To our understanding, linguistic cultural specificity and linguistic cultural universals are not mutually excluded. They coexist. Such interpretation is entirely conformed to B. Russel’s statement that our knowledge of the world and things (in this case the linguistic knowledge is meant) «consists of the knowledge of two types – when the things are known as certainties and as universals» [5, p. 74]. Universal and ethnic cultural constituent parts are in complementary relations with each other, respectively. Reflecting upon the world of universals, B. Russel notes that this world is «invariable, motionless, exact, admirable for mathematicians, logicians, creators of metaphysical systems and those, who do like perfection more than life» [5, p. 68].

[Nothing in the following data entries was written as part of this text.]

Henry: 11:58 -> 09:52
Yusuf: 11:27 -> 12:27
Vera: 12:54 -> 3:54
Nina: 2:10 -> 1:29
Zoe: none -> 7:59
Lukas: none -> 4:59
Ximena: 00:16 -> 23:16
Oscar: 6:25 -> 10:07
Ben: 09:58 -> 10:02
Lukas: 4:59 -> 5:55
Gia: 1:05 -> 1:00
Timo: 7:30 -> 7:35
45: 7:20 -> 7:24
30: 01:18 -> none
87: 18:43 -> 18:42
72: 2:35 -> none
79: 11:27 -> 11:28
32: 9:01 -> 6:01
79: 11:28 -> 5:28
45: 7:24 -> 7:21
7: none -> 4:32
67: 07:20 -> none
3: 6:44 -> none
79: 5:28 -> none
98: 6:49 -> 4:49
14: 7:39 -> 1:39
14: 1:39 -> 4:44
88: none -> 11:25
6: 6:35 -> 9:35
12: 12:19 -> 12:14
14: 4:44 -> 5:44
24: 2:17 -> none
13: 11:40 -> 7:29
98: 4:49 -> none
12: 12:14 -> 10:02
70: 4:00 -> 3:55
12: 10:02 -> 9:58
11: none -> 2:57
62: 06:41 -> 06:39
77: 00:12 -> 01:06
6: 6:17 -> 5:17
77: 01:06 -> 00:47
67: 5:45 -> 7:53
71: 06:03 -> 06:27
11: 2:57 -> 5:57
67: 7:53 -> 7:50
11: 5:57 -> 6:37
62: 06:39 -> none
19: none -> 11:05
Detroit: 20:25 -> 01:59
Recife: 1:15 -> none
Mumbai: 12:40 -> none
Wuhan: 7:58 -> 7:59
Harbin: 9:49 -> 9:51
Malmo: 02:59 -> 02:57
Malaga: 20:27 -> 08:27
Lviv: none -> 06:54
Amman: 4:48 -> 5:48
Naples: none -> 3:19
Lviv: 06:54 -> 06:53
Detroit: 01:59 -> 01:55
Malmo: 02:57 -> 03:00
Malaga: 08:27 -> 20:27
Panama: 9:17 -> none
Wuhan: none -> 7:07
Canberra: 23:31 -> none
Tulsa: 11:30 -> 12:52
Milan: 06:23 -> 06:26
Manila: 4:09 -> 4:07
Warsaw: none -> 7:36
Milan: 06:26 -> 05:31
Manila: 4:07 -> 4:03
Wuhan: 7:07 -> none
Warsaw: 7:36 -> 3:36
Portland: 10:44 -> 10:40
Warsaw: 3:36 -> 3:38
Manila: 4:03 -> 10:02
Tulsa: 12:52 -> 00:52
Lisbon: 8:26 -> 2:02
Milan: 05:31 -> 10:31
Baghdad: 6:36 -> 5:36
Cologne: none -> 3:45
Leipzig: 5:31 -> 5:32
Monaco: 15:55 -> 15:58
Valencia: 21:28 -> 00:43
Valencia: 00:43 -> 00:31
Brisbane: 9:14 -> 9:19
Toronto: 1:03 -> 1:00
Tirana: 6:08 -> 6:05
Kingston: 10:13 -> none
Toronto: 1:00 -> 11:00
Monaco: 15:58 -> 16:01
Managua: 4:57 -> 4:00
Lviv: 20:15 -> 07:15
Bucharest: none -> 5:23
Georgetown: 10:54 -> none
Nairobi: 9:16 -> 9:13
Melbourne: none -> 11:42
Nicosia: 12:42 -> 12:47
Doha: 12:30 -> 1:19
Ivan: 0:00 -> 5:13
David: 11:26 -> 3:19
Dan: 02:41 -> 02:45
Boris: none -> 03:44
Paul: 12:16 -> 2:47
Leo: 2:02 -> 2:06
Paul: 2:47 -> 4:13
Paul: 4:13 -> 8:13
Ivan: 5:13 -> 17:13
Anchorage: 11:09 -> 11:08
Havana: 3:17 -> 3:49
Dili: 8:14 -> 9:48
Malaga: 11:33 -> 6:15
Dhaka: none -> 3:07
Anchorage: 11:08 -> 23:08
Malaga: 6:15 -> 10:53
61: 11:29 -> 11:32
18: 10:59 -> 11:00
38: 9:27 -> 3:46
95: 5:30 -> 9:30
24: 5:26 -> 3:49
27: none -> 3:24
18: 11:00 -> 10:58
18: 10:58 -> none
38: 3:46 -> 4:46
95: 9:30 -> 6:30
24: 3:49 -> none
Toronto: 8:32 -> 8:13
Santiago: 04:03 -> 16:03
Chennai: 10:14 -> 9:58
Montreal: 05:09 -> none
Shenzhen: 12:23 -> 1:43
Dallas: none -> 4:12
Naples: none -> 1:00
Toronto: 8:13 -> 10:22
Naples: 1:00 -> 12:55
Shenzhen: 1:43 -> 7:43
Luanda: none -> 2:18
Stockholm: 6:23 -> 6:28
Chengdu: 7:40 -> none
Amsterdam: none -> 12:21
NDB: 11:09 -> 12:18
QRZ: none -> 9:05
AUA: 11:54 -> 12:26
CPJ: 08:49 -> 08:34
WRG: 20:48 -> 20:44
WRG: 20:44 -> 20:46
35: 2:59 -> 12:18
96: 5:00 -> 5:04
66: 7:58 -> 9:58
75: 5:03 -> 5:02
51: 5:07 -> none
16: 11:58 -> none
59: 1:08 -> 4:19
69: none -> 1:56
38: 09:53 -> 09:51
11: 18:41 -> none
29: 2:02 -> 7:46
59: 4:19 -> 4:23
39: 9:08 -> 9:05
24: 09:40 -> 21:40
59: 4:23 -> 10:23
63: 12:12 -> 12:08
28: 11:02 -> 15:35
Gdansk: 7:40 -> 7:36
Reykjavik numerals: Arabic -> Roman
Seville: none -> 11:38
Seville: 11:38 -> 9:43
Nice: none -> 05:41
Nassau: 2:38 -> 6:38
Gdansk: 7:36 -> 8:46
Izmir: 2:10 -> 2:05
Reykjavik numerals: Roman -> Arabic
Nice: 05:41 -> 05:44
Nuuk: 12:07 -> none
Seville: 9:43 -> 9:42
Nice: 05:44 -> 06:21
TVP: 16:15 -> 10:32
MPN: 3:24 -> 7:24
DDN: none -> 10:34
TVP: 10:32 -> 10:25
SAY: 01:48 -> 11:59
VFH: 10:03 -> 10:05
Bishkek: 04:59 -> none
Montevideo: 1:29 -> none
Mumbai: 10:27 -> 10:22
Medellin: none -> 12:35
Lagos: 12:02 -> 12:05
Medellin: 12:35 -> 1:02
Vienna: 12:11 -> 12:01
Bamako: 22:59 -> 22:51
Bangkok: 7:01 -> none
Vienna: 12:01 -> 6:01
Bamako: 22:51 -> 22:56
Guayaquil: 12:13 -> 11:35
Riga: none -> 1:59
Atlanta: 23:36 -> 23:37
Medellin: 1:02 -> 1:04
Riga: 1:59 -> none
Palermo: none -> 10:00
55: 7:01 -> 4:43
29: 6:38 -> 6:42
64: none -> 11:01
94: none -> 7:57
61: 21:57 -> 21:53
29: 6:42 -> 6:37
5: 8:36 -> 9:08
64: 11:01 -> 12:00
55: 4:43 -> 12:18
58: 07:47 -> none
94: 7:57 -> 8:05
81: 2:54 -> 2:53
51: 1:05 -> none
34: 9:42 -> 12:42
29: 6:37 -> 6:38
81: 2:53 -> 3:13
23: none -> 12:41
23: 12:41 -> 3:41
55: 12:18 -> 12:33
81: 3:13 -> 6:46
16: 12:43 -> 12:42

The formation of universals in phraseology is a developing process. It is closely connected with further growth of culture, industry, economy, and other walks of human life. As a result of development in society, some phraseological universals may vanish from language; others appear in a new form.

The presence of linguistic cultural universals is caused by universal nature of our thinking, general progressive development of human culture and civilization, the universality of being and cognition and their universal rules and categories, respectively. As of linguistic cultural specificity, it is the result of a peculiar linguistic coding of objects of the outside world.